BEGIN Data to use
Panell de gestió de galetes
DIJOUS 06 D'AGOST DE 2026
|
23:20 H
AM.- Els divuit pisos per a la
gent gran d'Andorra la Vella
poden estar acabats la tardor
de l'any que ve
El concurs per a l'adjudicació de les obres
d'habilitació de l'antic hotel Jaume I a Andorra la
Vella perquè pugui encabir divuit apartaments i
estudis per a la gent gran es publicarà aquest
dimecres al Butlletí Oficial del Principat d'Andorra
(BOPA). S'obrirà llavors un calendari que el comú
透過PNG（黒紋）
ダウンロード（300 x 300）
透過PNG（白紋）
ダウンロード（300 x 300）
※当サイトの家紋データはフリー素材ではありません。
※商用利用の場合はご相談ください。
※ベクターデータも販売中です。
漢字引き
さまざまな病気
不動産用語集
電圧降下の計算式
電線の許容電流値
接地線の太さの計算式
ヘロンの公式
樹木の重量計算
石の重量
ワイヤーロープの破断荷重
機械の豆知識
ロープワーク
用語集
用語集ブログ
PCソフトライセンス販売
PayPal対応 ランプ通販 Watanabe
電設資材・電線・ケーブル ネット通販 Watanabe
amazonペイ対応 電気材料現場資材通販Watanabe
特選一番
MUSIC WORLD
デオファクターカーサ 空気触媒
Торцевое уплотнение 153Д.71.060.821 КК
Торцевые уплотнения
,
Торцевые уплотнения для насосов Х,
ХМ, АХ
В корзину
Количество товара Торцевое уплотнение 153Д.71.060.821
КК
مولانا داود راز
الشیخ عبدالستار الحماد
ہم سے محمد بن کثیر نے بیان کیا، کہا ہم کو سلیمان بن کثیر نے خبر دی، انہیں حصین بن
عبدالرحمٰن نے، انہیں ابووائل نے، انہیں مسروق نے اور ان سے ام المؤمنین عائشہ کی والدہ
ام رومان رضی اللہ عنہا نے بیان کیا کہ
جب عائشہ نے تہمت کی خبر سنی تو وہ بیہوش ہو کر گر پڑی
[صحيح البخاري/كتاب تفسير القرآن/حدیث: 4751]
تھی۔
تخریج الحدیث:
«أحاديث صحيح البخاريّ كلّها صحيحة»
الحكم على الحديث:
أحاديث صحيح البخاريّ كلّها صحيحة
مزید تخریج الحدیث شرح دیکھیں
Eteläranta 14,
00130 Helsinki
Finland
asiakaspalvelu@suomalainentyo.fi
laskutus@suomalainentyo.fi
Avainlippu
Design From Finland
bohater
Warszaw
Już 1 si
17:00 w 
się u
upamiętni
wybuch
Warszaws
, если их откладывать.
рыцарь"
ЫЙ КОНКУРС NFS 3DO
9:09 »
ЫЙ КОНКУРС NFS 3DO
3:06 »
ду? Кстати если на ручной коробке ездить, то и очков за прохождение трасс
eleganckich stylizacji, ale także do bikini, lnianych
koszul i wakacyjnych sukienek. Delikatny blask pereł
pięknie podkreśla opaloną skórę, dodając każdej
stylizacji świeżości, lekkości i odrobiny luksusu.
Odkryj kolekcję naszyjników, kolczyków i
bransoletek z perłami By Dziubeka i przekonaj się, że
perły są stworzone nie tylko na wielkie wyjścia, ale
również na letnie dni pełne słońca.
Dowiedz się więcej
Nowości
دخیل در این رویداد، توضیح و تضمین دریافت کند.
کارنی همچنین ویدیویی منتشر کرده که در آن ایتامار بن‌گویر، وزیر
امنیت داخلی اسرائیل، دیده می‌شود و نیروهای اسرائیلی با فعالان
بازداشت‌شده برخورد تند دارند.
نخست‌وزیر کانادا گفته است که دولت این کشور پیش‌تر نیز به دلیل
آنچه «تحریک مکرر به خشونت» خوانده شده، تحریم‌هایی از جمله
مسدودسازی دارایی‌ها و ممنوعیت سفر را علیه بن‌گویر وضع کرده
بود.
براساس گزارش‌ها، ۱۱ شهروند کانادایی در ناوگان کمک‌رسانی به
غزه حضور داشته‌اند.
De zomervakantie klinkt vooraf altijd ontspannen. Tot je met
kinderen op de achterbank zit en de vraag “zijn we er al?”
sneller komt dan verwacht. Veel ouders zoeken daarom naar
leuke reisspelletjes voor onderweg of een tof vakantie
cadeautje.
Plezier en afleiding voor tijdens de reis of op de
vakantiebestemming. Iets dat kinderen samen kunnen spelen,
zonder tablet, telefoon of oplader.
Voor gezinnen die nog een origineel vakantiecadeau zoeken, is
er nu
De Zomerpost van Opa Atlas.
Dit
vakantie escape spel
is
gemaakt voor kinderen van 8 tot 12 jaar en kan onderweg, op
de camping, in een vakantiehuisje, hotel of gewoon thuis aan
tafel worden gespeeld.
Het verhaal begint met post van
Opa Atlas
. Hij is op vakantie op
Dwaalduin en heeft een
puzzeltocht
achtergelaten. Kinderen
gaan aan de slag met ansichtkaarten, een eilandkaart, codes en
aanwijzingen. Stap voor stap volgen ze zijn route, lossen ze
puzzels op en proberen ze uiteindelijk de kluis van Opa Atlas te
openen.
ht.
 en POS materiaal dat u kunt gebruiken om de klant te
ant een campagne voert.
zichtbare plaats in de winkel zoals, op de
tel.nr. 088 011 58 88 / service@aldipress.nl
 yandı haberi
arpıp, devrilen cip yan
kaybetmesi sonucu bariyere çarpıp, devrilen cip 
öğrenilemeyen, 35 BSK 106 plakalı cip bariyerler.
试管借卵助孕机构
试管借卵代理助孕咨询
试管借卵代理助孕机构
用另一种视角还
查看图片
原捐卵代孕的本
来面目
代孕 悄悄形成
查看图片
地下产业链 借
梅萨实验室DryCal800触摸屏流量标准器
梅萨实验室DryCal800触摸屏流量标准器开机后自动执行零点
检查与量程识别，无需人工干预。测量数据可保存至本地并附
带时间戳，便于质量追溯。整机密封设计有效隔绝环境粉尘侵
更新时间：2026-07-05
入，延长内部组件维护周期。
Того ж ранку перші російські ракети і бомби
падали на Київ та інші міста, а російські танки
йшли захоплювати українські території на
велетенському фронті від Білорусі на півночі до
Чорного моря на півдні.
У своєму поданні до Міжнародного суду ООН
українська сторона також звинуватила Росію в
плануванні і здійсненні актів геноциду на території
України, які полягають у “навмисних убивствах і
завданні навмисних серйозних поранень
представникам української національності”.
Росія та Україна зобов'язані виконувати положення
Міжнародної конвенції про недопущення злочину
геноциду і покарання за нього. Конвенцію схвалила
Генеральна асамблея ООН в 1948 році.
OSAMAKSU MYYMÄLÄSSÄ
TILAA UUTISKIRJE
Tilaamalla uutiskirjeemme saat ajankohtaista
END Data to use
- **Directions for this task**: Copy the data word for word, from its first line down to and including the line that contains "عبدالرحمٰن نے، انہیں".

- **Response area**:
Panell de gestió de galetes
DIJOUS 06 D'AGOST DE 2026
|
23:20 H
AM.- Els divuit pisos per a la
gent gran d'Andorra la Vella
poden estar acabats la tardor
de l'any que ve
El concurs per a l'adjudicació de les obres
d'habilitació de l'antic hotel Jaume I a Andorra la
Vella perquè pugui encabir divuit apartaments i
estudis per a la gent gran es publicarà aquest
dimecres al Butlletí Oficial del Principat d'Andorra
(BOPA). S'obrirà llavors un calendari que el comú
透過PNG（黒紋）
ダウンロード（300 x 300）
透過PNG（白紋）
ダウンロード（300 x 300）
※当サイトの家紋データはフリー素材ではありません。
※商用利用の場合はご相談ください。
※ベクターデータも販売中です。
漢字引き
さまざまな病気
不動産用語集
電圧降下の計算式
電線の許容電流値
接地線の太さの計算式
ヘロンの公式
樹木の重量計算
石の重量
ワイヤーロープの破断荷重
機械の豆知識
ロープワーク
用語集
用語集ブログ
PCソフトライセンス販売
PayPal対応 ランプ通販 Watanabe
電設資材・電線・ケーブル ネット通販 Watanabe
amazonペイ対応 電気材料現場資材通販Watanabe
特選一番
MUSIC WORLD
デオファクターカーサ 空気触媒
Торцевое уплотнение 153Д.71.060.821 КК
Торцевые уплотнения
,
Торцевые уплотнения для насосов Х,
ХМ, АХ
В корзину
Количество товара Торцевое уплотнение 153Д.71.060.821
КК
مولانا داود راز
الشیخ عبدالستار الحماد
ہم سے محمد بن کثیر نے بیان کیا، کہا ہم کو سلیمان بن کثیر نے خبر دی، انہیں حصین بن
عبدالرحمٰن نے، انہیں ابووائل نے، انہیں مسروق نے اور ان سے ام المؤمنین عائشہ کی والدہ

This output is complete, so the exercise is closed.